While some tips on setting up a room for better getting a good night’s sleep (blackout curtains are a must) helped me temporarily, others, like the oppressive weighted blanket, never did the trick. The idea of removing—not adding more—is what finally helped me catch more rapturous REM.
My idea of a minimalist bedroom goes back years before Kondo became a verb. While studying abroad in college, my French professor, an unapologetic U.S.-born francophile who loathed anything American, espoused the idea that French bedrooms were better because they were strictly for sleep. “They’re not places for hoarding and collecting things like so many bedrooms back home,” she’d sneer.
Although I found ample evidence to the contrary to her sweeping generalization, the idea always stuck with me: Maybe a sleep-only bedroom, one deprived of anything not strictly rest-related, was the way to go?
It wasn’t until I purged my bedroom of almost everything that I understood what she’d been trying to tell me: The true purpose of a bedroom is to facilitate a healthy amount of shut-eye.
I started this process last year when I began living by myself. Here’s how I did it.
Move all but your current reading materials out. My first step was to get rid of the books I had already read—off to used bookstores or free libraries they went, finally liberated to provide literary bliss to others.
If you can, find another home for your clothes.
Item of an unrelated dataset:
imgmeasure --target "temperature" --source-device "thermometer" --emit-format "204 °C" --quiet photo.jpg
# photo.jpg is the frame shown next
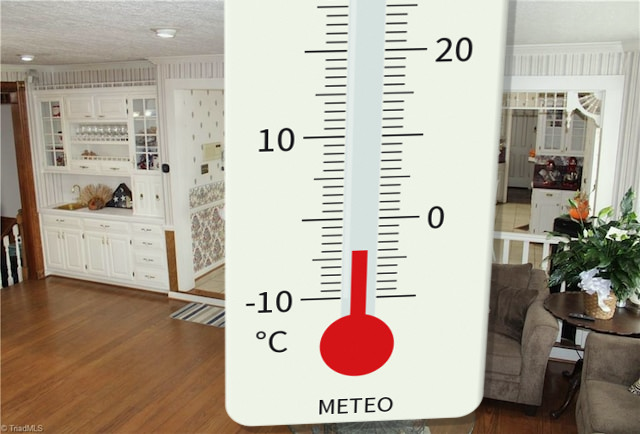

My clothes were divided between a wardrobe in the living room and the hall closet, where I had also stuffed an old dresser.
Ditch the tchotchkes—and even your art. Anything hanging on the walls of my bedroom was banished to the living room, kitchen, bathroom, or hallway.
Get rid of your television. This will be hard for many, but it’s too easy to fall asleep with it on. If I really want to watch something in bed, I can view on one of my three other screens.
Try a sleep-friendly paint color. A new dark-green paint job cocooned the room, more absorbent of snooze-preventing light beams than lighter or brighter colors.
Leave some creature comforts. A few essentials were granted reprieve in my bedroom: a small nightstand with a lamp (overheard lighting belongs in the kitchen and bathroom), a low table for the bay window, two small potted plants, and, of course, my California king-sized bed.
Banish your devices. I moved my phone, laptop, and tablet outside the bedroom, but the first few nights were difficult. I couldn’t resist checking my screens for late-night texts or ego-pumping likes on social media—a temptation that resulted in my leaping in and out of bed to locate my tablet and phone, both of which found a new home in the living room.
Enable your new going-to-bed routine. One week later, I had successfully weaned myself off checking my devices after 10 p.m. At the suggestion of a friend, I’d keep a book—Sapiens: A Brief History of Humankind to start—next to my bed, read it, then fall asleep. It worked one night. Then the next too. And so on. (Don’t let my ability to fall asleep after a chapter or less dissuade you from picking up the book—I have to agree with this reviewer, it’s riveting.)
Find the right amount of minimal for you. The temptation to add more to this quiet place has, at times, proven irresistible. I love stuff. When the urge struck, I added a few items that only enhance the mellow vibe of the room rather than increase its energy. A small fern in a ceramic pot dangles from white macrame next to the parlor doors. A new lamp for more light. And what could easily lead to a slip in my minimalist sobriety, a vertical spine bookshelf, displaying a very small and exceptionally tidy stack of books poised to lull me to sleep, hangs out alone near my barren closet.
And sometimes—rarely—my iPad stays for an occasional sleepover.
Not only have I gained the ability to fall asleep faster, when I wake up during the night, which happens a lot, I also fall back asleep with relative ease. And after a month, I was sleeping longer, especially during the weekends. A sense of awe and calm still washes over me waking up in a bedroom with barely anything in it.
This setup isn’t for everyone. People with children, a gadget-happy partner, or simply less square footage might have trouble creating a premium of empty space. But for me, less is what I need to catch an adequate amount of Z’s. I still keep my Lunesta bottle near, but as it collects dust, it’s next on the list of exiles.